EXCERPT:
****
Chloroquine was first discovered in 1934 in the German laboratory of Hans Andersag, however it wasn’t until 1949 when it was approved by the FDA as an effective drug against malaria. Although its initial use was for treatment of malaria, the drug has found a home in the dermatological field and is used to treat a variety of skin conditions that are refractory to standard medications. Chloroquine is quickly absorbed in its oral form, partially metabolized by the liver, and excreted in the urine. The effect peaks after 1-2 hours of ingestion, and it has a terminal elimination half-life of 1-2 months since it is stored and trapped in lysosomes.
****
EXERCISE DETAILS: Rewrite the chloroquine passage from "Chloroquine was first" to "trapped in lysosomes.", substituting "medicine" for "drug". These lines were taken from a different source than the text.

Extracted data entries
****
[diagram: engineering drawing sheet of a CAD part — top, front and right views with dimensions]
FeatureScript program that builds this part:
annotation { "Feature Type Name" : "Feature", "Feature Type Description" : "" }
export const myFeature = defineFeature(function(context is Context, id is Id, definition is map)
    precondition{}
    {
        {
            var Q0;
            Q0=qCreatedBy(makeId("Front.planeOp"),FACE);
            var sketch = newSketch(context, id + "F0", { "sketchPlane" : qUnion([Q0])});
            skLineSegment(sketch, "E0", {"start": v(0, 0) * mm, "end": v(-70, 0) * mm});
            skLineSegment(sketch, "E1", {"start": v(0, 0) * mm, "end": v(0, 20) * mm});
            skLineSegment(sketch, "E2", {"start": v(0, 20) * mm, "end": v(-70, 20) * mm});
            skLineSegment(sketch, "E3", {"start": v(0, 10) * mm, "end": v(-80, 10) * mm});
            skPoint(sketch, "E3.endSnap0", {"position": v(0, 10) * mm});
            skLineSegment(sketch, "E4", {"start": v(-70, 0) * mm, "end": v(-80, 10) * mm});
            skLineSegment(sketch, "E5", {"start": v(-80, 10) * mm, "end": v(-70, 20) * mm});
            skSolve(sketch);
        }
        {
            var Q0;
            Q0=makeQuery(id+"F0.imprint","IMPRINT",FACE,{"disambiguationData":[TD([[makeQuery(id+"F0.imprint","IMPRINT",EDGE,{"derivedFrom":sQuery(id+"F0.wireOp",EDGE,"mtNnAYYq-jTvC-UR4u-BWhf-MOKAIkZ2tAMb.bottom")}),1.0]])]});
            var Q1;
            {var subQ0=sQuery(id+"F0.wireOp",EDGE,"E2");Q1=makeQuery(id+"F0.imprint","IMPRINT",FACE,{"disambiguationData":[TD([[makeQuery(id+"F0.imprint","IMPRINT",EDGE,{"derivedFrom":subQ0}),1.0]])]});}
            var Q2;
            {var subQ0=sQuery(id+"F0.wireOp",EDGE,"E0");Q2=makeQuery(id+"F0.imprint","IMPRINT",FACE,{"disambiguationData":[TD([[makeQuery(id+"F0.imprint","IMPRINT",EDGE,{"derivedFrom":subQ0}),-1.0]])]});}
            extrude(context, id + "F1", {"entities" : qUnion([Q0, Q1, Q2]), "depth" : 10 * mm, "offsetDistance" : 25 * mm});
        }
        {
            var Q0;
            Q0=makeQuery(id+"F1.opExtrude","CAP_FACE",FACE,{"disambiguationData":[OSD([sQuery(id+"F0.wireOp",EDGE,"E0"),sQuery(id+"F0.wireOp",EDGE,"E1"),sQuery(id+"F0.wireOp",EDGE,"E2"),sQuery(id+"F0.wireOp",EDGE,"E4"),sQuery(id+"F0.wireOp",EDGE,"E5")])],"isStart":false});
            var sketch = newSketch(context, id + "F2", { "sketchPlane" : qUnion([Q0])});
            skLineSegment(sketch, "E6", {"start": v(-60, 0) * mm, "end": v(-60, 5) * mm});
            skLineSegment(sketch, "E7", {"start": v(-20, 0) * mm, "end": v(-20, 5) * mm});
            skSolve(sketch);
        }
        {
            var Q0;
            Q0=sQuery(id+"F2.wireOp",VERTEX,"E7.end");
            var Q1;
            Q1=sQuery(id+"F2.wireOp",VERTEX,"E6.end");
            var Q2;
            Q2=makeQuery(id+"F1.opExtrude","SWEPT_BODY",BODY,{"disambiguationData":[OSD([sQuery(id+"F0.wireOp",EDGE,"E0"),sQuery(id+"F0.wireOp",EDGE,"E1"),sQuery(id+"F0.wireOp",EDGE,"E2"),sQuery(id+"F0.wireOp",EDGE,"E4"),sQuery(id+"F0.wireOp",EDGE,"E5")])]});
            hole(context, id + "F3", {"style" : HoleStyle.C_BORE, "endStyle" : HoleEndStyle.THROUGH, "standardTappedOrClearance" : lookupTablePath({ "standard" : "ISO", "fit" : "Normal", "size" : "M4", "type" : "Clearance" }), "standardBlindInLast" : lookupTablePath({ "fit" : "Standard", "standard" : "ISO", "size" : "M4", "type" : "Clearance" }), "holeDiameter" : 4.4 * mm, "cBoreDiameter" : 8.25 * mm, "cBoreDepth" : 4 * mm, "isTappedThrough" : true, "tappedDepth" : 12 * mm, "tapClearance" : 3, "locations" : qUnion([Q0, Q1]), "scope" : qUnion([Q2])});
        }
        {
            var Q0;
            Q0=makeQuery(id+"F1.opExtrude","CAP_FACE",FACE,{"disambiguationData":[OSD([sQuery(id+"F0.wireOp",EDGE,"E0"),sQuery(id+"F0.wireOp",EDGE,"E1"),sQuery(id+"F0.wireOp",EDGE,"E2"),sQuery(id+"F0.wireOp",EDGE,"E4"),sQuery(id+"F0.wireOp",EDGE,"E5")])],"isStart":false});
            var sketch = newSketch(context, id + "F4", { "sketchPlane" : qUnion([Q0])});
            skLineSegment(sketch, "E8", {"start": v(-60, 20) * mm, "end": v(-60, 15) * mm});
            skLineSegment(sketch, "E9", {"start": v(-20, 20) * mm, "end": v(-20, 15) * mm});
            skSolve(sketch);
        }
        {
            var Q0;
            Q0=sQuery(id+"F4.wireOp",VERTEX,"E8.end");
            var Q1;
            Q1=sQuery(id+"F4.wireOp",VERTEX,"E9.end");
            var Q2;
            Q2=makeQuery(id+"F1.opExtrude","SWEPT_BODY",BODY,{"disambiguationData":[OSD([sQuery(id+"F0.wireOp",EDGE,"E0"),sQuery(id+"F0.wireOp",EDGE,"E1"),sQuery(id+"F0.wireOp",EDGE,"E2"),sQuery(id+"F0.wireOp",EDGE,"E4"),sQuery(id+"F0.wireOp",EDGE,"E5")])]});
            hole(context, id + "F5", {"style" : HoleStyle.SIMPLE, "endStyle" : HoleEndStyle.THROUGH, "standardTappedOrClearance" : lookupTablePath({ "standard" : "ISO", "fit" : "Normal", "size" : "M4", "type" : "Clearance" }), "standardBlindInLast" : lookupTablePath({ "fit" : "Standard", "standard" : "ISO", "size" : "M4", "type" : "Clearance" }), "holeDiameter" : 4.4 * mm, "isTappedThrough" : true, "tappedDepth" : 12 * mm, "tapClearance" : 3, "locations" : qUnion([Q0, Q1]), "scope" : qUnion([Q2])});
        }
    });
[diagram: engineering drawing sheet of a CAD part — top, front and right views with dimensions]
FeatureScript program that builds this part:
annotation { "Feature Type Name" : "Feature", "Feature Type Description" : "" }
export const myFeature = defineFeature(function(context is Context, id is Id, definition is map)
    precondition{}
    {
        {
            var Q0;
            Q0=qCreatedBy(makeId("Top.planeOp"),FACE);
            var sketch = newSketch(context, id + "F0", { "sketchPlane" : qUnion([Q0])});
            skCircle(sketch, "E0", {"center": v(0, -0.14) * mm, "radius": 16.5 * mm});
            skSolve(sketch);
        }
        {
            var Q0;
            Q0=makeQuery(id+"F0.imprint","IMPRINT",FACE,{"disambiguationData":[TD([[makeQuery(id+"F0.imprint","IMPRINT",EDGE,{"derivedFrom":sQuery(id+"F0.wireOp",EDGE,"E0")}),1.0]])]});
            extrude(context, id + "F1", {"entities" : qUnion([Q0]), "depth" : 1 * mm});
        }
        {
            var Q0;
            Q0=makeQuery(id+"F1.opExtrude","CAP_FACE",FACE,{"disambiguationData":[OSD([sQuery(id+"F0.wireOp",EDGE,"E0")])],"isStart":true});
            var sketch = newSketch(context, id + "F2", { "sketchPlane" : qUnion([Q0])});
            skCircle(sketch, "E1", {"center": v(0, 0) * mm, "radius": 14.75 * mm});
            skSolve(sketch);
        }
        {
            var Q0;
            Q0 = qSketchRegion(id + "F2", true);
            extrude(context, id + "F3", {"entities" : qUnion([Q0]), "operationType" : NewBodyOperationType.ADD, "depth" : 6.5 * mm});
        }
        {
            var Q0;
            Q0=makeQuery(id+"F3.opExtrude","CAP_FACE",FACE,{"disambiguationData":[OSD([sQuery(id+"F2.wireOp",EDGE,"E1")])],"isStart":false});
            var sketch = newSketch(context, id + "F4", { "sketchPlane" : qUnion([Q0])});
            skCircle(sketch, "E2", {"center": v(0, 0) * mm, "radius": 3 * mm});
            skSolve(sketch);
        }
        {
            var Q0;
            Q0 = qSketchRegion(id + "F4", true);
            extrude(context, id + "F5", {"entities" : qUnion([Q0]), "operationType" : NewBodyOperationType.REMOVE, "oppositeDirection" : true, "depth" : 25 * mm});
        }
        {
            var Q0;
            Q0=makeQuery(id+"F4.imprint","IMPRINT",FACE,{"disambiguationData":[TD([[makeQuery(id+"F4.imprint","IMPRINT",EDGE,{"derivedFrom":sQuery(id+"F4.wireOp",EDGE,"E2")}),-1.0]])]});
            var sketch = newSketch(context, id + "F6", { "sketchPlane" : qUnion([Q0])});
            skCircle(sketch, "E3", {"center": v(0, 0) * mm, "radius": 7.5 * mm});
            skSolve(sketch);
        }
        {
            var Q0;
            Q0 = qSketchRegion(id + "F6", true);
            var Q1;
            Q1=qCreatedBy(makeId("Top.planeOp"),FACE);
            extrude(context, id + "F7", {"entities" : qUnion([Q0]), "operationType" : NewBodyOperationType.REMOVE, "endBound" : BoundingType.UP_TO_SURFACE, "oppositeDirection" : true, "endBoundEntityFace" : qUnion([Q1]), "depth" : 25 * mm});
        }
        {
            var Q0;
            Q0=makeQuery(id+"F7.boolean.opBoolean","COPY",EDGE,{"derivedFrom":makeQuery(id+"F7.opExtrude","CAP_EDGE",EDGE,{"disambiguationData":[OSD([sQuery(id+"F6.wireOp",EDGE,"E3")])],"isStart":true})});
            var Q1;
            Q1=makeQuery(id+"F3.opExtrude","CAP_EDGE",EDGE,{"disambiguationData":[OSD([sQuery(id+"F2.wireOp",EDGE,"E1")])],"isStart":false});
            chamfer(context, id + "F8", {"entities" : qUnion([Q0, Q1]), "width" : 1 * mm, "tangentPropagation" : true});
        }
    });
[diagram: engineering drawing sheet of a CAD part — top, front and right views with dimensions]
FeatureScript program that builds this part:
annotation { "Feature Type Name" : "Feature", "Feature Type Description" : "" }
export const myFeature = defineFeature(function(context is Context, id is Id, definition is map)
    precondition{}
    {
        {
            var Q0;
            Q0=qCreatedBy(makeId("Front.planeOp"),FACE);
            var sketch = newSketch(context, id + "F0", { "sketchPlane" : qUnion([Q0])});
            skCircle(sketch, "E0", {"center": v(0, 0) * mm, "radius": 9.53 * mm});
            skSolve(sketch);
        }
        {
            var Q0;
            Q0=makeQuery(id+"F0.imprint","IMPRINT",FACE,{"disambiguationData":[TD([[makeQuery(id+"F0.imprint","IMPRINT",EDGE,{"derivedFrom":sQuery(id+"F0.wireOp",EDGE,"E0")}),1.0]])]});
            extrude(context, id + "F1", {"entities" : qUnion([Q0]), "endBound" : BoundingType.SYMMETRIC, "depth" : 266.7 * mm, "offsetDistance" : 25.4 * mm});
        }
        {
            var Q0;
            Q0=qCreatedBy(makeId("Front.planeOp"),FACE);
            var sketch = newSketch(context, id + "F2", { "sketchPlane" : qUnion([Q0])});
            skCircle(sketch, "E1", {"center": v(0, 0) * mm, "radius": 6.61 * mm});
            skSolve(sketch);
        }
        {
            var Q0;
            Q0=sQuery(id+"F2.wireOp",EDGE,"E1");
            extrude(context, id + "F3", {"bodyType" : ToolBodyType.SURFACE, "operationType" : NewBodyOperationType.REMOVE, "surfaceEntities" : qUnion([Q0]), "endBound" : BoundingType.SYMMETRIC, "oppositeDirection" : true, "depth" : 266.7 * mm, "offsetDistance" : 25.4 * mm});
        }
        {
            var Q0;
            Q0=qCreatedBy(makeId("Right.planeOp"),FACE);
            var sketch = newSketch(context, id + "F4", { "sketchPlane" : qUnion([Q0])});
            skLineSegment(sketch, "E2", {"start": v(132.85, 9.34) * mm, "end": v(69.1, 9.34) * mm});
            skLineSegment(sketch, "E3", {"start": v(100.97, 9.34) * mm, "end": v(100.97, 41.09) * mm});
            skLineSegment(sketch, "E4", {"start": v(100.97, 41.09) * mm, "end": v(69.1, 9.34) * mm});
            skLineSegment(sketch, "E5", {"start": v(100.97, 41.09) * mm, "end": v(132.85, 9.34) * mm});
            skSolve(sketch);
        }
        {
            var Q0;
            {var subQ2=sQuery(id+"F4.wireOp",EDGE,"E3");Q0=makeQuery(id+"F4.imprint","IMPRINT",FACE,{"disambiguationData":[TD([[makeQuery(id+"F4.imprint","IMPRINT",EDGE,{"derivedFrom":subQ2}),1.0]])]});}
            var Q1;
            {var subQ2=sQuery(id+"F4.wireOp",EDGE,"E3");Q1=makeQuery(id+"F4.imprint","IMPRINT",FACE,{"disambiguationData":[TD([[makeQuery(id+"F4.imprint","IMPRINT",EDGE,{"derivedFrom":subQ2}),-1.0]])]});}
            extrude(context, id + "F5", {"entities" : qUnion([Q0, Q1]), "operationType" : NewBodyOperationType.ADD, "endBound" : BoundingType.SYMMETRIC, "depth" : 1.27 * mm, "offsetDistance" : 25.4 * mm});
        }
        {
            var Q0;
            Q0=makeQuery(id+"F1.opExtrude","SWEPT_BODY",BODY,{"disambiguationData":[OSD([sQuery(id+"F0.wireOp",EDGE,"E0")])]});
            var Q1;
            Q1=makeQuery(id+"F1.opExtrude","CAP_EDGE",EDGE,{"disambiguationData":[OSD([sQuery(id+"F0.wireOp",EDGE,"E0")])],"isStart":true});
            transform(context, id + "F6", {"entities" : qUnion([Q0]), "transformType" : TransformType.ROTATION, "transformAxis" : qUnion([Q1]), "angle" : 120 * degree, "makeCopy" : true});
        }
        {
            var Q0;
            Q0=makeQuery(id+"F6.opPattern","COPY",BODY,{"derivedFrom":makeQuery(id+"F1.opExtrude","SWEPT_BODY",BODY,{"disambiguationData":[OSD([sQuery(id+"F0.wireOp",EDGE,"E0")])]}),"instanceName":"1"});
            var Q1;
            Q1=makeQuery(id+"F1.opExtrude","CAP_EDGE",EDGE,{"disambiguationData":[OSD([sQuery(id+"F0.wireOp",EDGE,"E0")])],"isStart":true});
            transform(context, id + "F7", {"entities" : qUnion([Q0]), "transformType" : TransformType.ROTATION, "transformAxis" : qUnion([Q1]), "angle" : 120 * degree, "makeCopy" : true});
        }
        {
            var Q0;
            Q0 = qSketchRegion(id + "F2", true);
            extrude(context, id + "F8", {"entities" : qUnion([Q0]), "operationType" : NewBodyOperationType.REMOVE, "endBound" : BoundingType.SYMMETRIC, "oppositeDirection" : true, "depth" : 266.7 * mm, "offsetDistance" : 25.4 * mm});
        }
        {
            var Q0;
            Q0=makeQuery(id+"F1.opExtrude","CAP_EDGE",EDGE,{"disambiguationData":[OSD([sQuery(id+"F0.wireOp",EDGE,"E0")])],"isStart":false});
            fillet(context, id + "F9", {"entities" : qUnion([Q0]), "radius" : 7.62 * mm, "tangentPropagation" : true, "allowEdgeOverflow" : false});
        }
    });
****
THE COMPLETED TASK:
Chloroquine was first discovered in 1934 in the German laboratory of Hans Andersag, however it wasn’t until 1949 when it was approved by the FDA as an effective medicine against malaria. Although its initial use was for treatment of malaria, the medicine has found a home in the dermatological field and is used to treat a variety of skin conditions that are refractory to standard medications. Chloroquine is quickly absorbed in its oral form, partially metabolized by the liver, and excreted in the urine. The effect peaks after 1-2 hours of ingestion, and it has a terminal elimination half-life of 1-2 months since it is stored and trapped in lysosomes.